Muito além, mas depende muito do momento. Quando nasce o processo de integração em 1991, com o Tratado de Assunção, o objetivo era sobretudo comercial, livre comércio entre os países. Mas na verdade, nas origens, na década de 1980, tinha um objetivo muito mais amplo e ambicioso que era o fortalecimento da democracia, da paz e da estabilidade política regional e melhorar nossa autonomia para definir políticas no mundo. Acho que devemos pensar nisso de novo porque na última década, entre 2013 e 2012, talvez naturalizamos isso e agora estamos perdendo. A democracia e a paz estão ameaçadas. A integração regional, além da economia e do comércio, é muito importante para nossa região, pois nós tivemos ditaduras, em governos militares pensavam que o inimigo era um vizinho. Não é pouca coisa que os países se integrem para conservar a paz, a estabilidade, a democracia na região.

Esta política está ameaçada por uma onda conservadora que não é exclusivamente brasileira, correto?

O começo das ameaças à integração, nos países que fazem parte do Mercosul (Argentina, Paraguai, Uruguai e Venezuela) começou em julho de 2012 com o golpe de estado no Paraguai, depois a vitória da direita em Argentina com Mauricio Macri em 2015, o golpe contra Dilma em 2016 e a suspensão ilegal da Venezuela do Mercosul em dezembro de  2016 também. Então não é por acaso que o Mercosul está tendo esse caminho, porque o caminho é filho dos sucessivos golpes que aconteceram na região. É um caminho para maior dependência econômica, para desmontar tudo que foi a construção social e cidadã do Mercosul entre 2003 e 2013, as ameaças à paz no caso da Venezuela, onde os presidentes tentam continuar o projeto dos Estados Unidos que não é para paz, mas para fortalecer sua presença na região.
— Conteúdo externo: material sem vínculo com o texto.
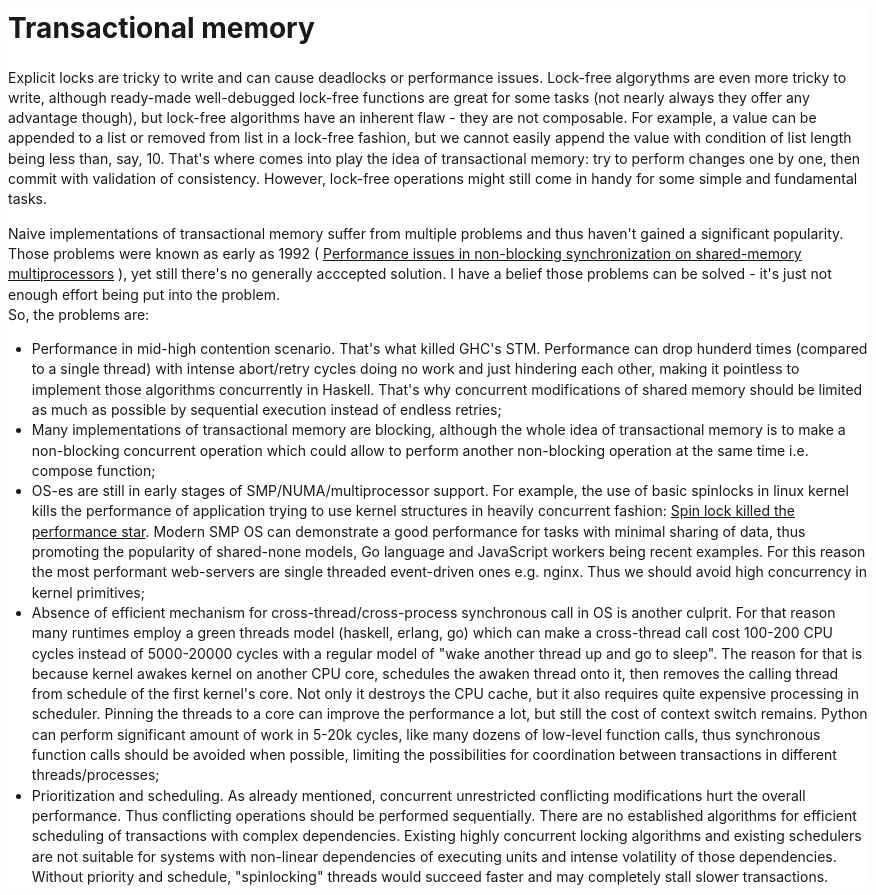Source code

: 
# Transactional memory

Explicit locks are tricky to write and can cause deadlocks or performance issues. Lock-free algorythms are even more tricky to write, although ready-made well-debugged lock-free functions are great for some tasks (not nearly always they offer any advantage though), but lock-free algorithms have an inherent flaw - they are not composable. For example, a value can be appended to a list or removed from list in a lock-free fashion, but we cannot easily append the value with condition of list length being less than, say, 10. That's where comes into play the idea of transactional memory: try to perform changes one by one, then commit with validation of consistency. However, lock-free operations might still come in handy for some simple and fundamental tasks.

Naive implementations of transactional memory suffer from multiple problems and thus haven't gained a significant popularity. Those problems were known as early as 1992 ( [Performance issues in non-blocking synchronization on shared-memory multiprocessors](https://dl.acm.org/citation.cfm?id=135446) ), yet still there's no generally acccepted solution. I have a belief those problems can be solved - it's just not enough effort being put into the problem.  
So, the problems are:
* Performance in mid-high contention scenario. That's what killed GHC's STM. Performance can drop hunderd times (compared to a single thread) with intense abort/retry cycles doing no work and just hindering each other, making it pointless to implement those algorithms concurrently in Haskell. That's why concurrent modifications of shared memory should be limited as much as possible by sequential execution instead of endless retries;
* Many implementations of transactional memory are blocking, although the whole idea of transactional memory is to make a non-blocking concurrent operation which could allow to perform another non-blocking operation at the same time i.e. compose function;
* OS-es are still in early stages of SMP/NUMA/multiprocessor support. For example, the use of basic spinlocks in linux kernel kills the performance of application trying to use kernel structures in heavily concurrent fashion: [Spin lock killed the performance star](https://dx.doi.org/10.1109/SCCC.2015.7416588). Modern SMP OS can demonstrate a good performance for tasks with minimal sharing of data, thus promoting the popularity of shared-none models, Go language and JavaScript workers being recent examples. For this reason the most performant web-servers are single threaded event-driven ones e.g. nginx. Thus we should avoid high concurrency in kernel primitives;
* Absence of efficient mechanism for cross-thread/cross-process synchronous call in OS is another culprit. For that reason many runtimes employ a green threads model (haskell, erlang, go) which can make a cross-thread call cost 100-200 CPU cycles instead of 5000-20000 cycles with a regular model of "wake another thread up and go to sleep". The reason for that is because kernel awakes kernel on another CPU core, schedules the awaken thread onto it, then removes the calling thread from schedule of the first kernel's core. Not only it destroys the CPU cache, but it also requires quite expensive processing in scheduler. Pinning the threads to a core can improve the performance a lot, but still the cost of context switch remains. Python can perform significant amount of work in 5-20k cycles, like many dozens of low-level function calls, thus synchronous function calls should be avoided when possible, limiting the possibilities for coordination between transactions in different threads/processes;
* Prioritization and scheduling. As already mentioned, concurrent unrestricted conflicting modifications hurt the overall performance. Thus conflicting operations should be performed sequentially. There are no established algorithms for efficient scheduling of transactions with complex dependencies. Existing highly concurrent locking algorithms and existing schedulers are not suitable for systems with non-linear dependencies of executing units and intense volatility of those dependencies. Without priority and schedule, "spinlocking" threads would succeed faster and may completely stall slower transactions.
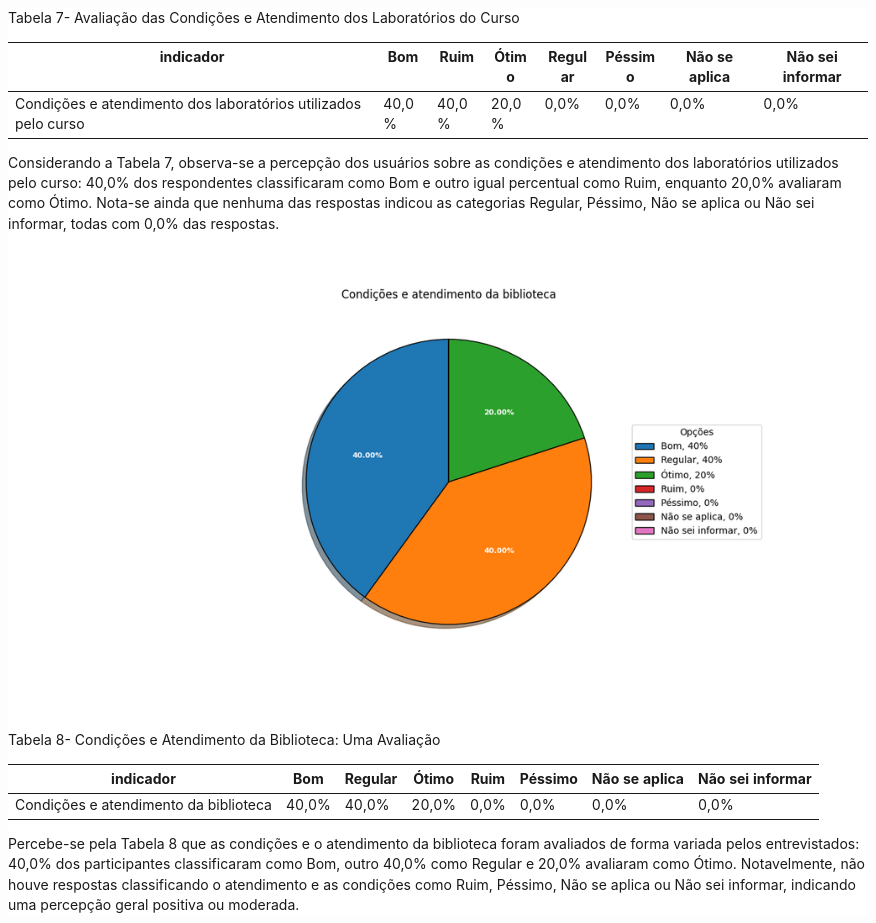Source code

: Tabela 7- Avaliação das Condições e Atendimento dos Laboratórios do Curso 

| indicador | Bom | Ruim | Ótimo | Regular | Péssimo | Não se aplica | Não sei informar | 
|---|---|---|---|---|---|---|---| 
| Condições e atendimento dos laboratórios utilizados pelo curso | 40,0% |  40,0% |  20,0% |  0,0% |  0,0% |  0,0% |  0,0% | 
 
Considerando a Tabela 7, observa-se a percepção dos usuários sobre as condições e atendimento dos laboratórios utilizados pelo curso: 40,0% dos respondentes classificaram como Bom e outro igual percentual como Ruim, enquanto 20,0% avaliaram como Ótimo. Nota-se ainda que nenhuma das respostas indicou as categorias Regular, Péssimo, Não se aplica ou Não sei informar, todas com 0,0% das respostas.


![Condições e Atendimento da Biblioteca: Uma Avaliação](Figura_Grafico/fig_46_233_1801.png 'Condições e Atendimento da Biblioteca: Uma Avaliação')

Tabela 8- Condições e Atendimento da Biblioteca: Uma Avaliação 

| indicador | Bom | Regular | Ótimo | Ruim | Péssimo | Não se aplica | Não sei informar | 
|---|---|---|---|---|---|---|---| 
| Condições e atendimento da biblioteca | 40,0% |  40,0% |  20,0% |  0,0% |  0,0% |  0,0% |  0,0% | 
 
Percebe-se pela Tabela 8 que as condições e o atendimento da biblioteca foram avaliados de forma variada pelos entrevistados: 40,0% dos participantes classificaram como Bom, outro 40,0% como Regular e 20,0% avaliaram como Ótimo. Notavelmente, não houve respostas classificando o atendimento e as condições como Ruim, Péssimo, Não se aplica ou Não sei informar, indicando uma percepção geral positiva ou moderada.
Esse caminho não é democrático, um exemplo disso é a proibição do Lula ser candidato, o que chamamos de law fare. É um caminho que volta aos anos 90, mas é mais grave, pois tem deterioração da democracia e as ameaças à paz.

A vitória, por exemplo, de Alberto Fernandez e Cristina Kirchner, nas eleições primárias na Argentina pode significar a ruptura com esse ciclo neoliberal?

Acho que sim, nunca sabemos qual é o futuro, mas é uma possibilidade muito certa. Todos que falaram no final do ciclo, na verdade estavam nos mentindo, tentando mostrar uma realidade que não era real. Os projetos populares não acabaram, estão em disputa na região. Por isso mesmo digo que a região tem uma situação que é filha dos golpes, porque não é por vontade popular que estamos nesse caminho hoje. Acho que sim, realmente temos uma possibilidade certa de começar um novo ciclo popular na região.